Sarcoplasmic Reticulum Ca 2+ Release Causes Myocyte Depolarization

Abstract

Abstract —Spontaneous sarcoplasmic reticulum (SR) Ca 2+ release causes delayed afterdepolarizations (DADs) via Ca 2+ -induced transient inward currents ( I ti ). However, no quantitative data exists regarding (1) Ca 2+ dependence of DADs, (2) Ca 2+ required to depolarize the cell to threshold and trigger an action potential (AP), or (3) relative contributions of Ca 2+ -activated currents to DADs. To address these points, we evoked SR Ca 2+ release by rapid application of caffeine in indo 1-AM–loaded rabbit ventricular myocytes and measured caffeine-induced DADs (cDADs) with whole-cell current clamp. The SR Ca 2+ load of the myocyte was varied by different AP frequencies.

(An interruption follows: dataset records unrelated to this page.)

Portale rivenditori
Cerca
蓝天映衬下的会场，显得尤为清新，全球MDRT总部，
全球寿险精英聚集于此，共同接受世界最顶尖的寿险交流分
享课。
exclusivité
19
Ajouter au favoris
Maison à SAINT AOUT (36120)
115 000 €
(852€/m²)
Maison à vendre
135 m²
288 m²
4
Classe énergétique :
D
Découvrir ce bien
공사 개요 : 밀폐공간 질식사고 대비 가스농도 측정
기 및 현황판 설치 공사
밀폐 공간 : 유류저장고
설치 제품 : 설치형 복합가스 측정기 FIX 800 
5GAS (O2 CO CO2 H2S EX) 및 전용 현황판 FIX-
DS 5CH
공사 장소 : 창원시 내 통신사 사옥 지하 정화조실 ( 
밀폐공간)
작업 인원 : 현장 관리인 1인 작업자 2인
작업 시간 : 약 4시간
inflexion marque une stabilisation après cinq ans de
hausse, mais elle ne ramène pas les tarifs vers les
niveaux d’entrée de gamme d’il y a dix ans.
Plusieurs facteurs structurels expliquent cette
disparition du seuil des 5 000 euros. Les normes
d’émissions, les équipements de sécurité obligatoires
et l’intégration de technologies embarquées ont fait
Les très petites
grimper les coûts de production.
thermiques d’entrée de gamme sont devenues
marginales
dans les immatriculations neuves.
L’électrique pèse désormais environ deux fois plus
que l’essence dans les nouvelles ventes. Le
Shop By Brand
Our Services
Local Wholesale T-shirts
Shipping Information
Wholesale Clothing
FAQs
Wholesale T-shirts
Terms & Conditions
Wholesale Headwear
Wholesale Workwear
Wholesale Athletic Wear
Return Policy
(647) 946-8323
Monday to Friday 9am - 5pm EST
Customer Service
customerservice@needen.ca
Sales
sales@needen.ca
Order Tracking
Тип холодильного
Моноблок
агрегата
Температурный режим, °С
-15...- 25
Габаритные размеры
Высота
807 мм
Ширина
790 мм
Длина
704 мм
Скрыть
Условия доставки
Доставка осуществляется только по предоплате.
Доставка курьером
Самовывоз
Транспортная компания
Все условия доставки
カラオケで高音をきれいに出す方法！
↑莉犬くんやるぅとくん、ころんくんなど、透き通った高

The cDAD amplitude doubled for every 88±8 nmol/L of Δ[Ca 2+ ] i (simple exponential), and the Δ[Ca 2+ ] i threshold of 424±58 nmol/L was sufficient to trigger an AP. Blocking Na + -Ca 2+ exchange current ( I Na/Ca ) by removal of [Na] o and [Ca 2+ ] o (or with 5 mmol/L Ni 2+ ) reduced cDADs by >90%, for the same Δ[Ca 2+ ] i . In contrast, blockade of Ca 2+ -activated Cl – current ( I Cl(Ca) ) with 50 μmol/L niflumate did not significantly alter cDADs. We conclude that DADs are almost entirely due to I Na/Ca , not I Cl(Ca) or Ca 2+ -activated nonselective cation current. To trigger an AP requires 30 to 40 μmol/L cytosolic Ca 2+ or a [Ca 2+ ] i transient of 424 nmol/L. Current injection, simulating I ti s with different time courses, revealed that faster I ti s require less charge for AP triggering. Given that spontaneous SR Ca 2+ release occurs in waves, which are slower than cDADs or fast I ti s, the true Δ[Ca 2+ ] i threshold for AP activation may be ≈3-fold higher in normal myocytes. This provides a safety margin against arrhythmia in normal ventricular myocytes.